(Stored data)

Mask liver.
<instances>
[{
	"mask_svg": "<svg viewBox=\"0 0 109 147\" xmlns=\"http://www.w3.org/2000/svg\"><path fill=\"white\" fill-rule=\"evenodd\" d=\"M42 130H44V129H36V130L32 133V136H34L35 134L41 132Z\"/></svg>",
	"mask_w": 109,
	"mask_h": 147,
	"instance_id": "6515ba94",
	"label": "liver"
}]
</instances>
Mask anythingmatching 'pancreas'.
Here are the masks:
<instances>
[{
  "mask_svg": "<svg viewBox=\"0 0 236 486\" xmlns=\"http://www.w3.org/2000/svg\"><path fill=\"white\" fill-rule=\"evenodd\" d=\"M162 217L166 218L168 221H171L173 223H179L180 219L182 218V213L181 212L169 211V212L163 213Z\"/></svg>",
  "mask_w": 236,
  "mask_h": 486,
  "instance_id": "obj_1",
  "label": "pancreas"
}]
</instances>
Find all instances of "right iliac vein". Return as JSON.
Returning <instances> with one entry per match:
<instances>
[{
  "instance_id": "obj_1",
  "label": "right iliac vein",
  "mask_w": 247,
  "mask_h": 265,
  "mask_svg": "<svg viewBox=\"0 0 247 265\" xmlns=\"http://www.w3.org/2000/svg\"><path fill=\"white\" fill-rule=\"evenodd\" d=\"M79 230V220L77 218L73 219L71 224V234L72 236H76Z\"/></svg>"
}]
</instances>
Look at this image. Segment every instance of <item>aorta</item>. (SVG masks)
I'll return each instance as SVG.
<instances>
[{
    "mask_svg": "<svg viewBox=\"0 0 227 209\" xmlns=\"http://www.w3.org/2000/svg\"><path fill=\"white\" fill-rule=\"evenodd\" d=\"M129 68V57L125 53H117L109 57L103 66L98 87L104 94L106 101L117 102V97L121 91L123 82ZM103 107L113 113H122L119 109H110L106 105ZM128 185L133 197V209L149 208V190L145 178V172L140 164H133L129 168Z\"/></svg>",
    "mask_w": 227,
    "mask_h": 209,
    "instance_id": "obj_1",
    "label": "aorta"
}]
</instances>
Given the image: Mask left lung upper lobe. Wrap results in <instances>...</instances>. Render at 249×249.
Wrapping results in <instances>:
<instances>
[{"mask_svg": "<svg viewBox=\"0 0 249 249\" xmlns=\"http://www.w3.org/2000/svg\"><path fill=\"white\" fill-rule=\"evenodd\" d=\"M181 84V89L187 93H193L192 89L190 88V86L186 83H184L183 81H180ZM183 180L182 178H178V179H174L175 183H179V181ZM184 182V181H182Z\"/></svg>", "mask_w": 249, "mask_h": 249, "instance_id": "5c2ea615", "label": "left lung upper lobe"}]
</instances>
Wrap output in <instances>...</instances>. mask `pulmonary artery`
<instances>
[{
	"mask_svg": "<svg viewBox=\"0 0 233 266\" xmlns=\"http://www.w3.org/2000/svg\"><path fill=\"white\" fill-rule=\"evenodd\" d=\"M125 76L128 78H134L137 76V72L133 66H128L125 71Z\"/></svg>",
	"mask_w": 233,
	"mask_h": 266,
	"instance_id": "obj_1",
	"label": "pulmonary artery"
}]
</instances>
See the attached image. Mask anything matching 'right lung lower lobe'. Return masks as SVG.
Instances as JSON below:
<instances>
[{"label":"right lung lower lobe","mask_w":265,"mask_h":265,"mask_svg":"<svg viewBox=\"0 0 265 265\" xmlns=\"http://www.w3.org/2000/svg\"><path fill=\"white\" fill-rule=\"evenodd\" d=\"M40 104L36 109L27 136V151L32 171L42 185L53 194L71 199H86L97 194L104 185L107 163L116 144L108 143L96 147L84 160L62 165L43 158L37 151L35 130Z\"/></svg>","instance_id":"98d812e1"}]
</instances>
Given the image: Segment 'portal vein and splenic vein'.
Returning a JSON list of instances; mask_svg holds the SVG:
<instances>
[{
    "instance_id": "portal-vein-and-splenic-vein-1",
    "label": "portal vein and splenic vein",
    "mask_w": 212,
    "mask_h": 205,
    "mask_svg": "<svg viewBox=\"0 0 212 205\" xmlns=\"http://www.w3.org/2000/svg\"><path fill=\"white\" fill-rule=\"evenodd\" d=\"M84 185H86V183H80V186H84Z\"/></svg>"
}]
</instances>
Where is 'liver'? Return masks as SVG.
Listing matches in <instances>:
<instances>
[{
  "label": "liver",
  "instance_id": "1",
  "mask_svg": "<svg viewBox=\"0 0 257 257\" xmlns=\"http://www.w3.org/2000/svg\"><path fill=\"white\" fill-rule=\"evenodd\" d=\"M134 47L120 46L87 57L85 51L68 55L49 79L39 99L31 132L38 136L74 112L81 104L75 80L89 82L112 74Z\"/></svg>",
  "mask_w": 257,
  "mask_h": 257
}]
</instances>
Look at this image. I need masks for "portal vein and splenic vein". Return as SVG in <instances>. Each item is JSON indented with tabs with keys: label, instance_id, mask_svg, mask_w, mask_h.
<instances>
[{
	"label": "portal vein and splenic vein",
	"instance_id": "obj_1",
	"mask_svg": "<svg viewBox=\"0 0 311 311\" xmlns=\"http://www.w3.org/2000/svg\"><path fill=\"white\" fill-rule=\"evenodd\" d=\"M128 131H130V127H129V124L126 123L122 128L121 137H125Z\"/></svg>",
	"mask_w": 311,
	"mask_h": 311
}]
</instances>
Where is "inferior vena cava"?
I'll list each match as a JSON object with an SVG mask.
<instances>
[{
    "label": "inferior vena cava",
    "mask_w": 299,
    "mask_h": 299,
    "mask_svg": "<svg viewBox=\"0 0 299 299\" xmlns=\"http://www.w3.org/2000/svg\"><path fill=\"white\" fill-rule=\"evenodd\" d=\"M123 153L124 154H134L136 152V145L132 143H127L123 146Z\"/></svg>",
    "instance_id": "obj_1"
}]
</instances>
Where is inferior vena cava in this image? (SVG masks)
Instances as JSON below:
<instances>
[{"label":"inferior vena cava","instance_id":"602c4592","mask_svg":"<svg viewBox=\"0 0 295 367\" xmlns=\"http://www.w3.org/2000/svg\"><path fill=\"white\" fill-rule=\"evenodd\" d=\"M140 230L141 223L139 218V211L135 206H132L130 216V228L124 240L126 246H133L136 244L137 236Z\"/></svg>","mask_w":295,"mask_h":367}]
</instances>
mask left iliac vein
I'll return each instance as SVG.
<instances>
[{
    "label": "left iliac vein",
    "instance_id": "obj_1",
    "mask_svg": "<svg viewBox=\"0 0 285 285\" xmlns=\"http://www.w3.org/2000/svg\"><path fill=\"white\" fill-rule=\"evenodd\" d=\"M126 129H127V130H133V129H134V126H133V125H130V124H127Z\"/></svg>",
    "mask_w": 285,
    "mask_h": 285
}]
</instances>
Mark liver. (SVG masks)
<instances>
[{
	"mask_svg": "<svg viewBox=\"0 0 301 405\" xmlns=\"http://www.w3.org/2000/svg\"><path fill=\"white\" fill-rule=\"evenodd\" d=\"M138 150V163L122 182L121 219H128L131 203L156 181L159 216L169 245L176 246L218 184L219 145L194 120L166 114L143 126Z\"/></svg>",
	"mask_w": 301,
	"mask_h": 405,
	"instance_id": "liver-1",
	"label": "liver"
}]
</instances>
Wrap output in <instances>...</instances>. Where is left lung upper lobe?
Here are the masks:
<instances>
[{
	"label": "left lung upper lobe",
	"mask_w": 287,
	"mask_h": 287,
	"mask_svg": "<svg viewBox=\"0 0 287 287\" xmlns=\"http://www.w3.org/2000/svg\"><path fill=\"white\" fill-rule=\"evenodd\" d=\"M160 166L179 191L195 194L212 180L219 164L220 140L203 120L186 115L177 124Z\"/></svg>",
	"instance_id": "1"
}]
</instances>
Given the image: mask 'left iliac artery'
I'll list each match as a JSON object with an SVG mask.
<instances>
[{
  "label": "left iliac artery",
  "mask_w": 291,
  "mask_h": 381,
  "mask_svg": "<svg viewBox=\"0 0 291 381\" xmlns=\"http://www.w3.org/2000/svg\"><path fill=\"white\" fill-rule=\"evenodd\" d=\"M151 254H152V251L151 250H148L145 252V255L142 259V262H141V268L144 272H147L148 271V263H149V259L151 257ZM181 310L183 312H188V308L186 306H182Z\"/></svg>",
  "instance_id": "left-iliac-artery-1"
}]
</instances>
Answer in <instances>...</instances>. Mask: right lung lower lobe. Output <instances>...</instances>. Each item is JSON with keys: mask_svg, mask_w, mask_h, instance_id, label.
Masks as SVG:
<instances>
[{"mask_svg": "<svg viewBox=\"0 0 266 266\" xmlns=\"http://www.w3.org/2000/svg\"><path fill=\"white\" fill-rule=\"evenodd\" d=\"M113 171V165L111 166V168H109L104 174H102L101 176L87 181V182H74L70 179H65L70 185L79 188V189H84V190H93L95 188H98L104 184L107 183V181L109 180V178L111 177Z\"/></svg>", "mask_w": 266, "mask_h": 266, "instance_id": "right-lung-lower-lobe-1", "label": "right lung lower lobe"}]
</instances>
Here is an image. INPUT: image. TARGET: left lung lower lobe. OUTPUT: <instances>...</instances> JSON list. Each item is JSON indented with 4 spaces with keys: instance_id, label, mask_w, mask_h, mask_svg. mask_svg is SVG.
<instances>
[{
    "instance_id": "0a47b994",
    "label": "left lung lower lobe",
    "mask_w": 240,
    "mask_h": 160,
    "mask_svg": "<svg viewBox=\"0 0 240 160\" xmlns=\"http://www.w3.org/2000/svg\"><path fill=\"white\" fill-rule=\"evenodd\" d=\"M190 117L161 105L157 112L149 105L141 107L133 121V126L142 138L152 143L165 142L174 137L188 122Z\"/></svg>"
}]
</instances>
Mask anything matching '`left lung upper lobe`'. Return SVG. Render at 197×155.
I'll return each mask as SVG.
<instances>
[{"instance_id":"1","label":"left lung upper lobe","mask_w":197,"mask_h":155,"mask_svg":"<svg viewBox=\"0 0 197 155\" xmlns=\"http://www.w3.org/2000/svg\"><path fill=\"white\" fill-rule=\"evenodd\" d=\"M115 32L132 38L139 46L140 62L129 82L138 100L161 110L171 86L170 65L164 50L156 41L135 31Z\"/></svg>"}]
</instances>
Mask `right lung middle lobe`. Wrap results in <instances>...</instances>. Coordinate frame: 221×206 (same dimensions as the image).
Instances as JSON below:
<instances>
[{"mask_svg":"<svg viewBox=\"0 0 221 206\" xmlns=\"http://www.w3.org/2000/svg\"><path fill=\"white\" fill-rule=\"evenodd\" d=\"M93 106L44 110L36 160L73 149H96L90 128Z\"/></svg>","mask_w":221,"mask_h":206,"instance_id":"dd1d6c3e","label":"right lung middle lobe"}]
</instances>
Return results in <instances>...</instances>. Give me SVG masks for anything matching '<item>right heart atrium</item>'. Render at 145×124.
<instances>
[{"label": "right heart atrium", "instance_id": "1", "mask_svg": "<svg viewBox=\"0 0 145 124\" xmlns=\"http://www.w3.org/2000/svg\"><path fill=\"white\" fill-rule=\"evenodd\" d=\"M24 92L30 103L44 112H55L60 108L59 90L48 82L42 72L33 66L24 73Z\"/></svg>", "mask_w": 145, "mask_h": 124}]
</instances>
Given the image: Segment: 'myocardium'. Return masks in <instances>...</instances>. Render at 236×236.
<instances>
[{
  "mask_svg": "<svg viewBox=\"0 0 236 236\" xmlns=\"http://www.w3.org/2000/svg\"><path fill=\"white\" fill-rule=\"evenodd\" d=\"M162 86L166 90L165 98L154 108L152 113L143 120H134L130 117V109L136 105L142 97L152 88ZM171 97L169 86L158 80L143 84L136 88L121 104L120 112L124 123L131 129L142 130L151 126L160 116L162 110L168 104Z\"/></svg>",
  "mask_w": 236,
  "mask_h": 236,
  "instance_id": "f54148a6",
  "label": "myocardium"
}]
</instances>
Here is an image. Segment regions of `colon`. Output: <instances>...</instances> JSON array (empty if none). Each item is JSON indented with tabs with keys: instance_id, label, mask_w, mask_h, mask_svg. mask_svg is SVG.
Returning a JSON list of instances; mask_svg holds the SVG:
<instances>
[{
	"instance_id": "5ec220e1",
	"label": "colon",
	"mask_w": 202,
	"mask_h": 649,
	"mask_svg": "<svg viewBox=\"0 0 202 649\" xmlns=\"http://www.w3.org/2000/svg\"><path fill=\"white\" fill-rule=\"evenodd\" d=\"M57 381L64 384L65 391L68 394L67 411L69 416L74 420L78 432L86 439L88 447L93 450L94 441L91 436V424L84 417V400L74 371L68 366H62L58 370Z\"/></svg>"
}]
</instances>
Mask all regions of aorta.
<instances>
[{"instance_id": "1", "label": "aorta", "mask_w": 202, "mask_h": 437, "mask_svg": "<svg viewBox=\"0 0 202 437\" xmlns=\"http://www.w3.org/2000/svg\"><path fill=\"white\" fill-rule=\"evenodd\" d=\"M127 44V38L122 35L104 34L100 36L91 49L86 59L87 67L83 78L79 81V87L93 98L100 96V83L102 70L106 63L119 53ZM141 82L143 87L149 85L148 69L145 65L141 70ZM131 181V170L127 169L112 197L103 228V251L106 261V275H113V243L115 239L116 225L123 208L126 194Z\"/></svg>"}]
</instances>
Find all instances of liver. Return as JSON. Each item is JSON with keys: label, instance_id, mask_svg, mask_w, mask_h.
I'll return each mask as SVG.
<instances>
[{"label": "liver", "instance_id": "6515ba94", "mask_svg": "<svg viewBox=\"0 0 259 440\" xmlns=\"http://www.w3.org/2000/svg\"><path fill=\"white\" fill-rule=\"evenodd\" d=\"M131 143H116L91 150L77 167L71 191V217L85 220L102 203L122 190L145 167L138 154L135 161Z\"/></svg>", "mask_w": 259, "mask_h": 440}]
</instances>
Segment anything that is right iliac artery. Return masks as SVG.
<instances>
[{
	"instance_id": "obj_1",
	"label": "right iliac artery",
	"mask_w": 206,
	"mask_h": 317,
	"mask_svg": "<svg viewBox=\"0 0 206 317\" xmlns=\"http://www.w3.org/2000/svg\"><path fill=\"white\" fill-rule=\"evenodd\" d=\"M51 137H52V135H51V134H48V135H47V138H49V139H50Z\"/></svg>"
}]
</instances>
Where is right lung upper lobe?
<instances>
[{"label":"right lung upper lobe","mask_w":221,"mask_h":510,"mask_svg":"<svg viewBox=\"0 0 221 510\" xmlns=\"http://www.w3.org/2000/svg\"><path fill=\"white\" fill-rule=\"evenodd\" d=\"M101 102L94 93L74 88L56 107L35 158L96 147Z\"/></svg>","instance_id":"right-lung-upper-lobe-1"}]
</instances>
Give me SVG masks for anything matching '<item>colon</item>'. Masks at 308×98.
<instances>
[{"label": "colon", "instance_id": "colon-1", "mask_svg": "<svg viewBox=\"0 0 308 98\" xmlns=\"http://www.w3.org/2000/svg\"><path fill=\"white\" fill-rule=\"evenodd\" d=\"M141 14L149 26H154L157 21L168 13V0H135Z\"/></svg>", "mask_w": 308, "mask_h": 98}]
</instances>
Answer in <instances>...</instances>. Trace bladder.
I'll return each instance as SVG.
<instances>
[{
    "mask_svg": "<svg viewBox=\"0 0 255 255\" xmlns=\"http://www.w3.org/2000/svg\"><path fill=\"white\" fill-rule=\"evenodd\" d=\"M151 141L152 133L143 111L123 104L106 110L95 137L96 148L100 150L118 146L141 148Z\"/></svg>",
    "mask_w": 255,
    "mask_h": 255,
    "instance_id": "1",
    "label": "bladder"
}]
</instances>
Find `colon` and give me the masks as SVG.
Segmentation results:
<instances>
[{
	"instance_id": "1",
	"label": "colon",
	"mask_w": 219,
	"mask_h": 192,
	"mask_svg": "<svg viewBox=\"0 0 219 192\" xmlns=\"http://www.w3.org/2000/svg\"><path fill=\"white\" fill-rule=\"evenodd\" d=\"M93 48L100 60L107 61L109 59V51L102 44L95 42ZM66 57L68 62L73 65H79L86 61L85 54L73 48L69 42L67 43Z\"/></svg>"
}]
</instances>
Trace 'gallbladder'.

Given exercise :: Report every line in the entries above that contains the word "middle", copying each line in full.

Final result ::
Mask `right lung middle lobe`. Wrap results in <instances>...</instances>. Coordinate frame: 221×206 (same dimensions as the image).
[{"mask_svg":"<svg viewBox=\"0 0 221 206\" xmlns=\"http://www.w3.org/2000/svg\"><path fill=\"white\" fill-rule=\"evenodd\" d=\"M93 106L44 110L36 160L73 149H96L90 128Z\"/></svg>","mask_w":221,"mask_h":206,"instance_id":"dd1d6c3e","label":"right lung middle lobe"}]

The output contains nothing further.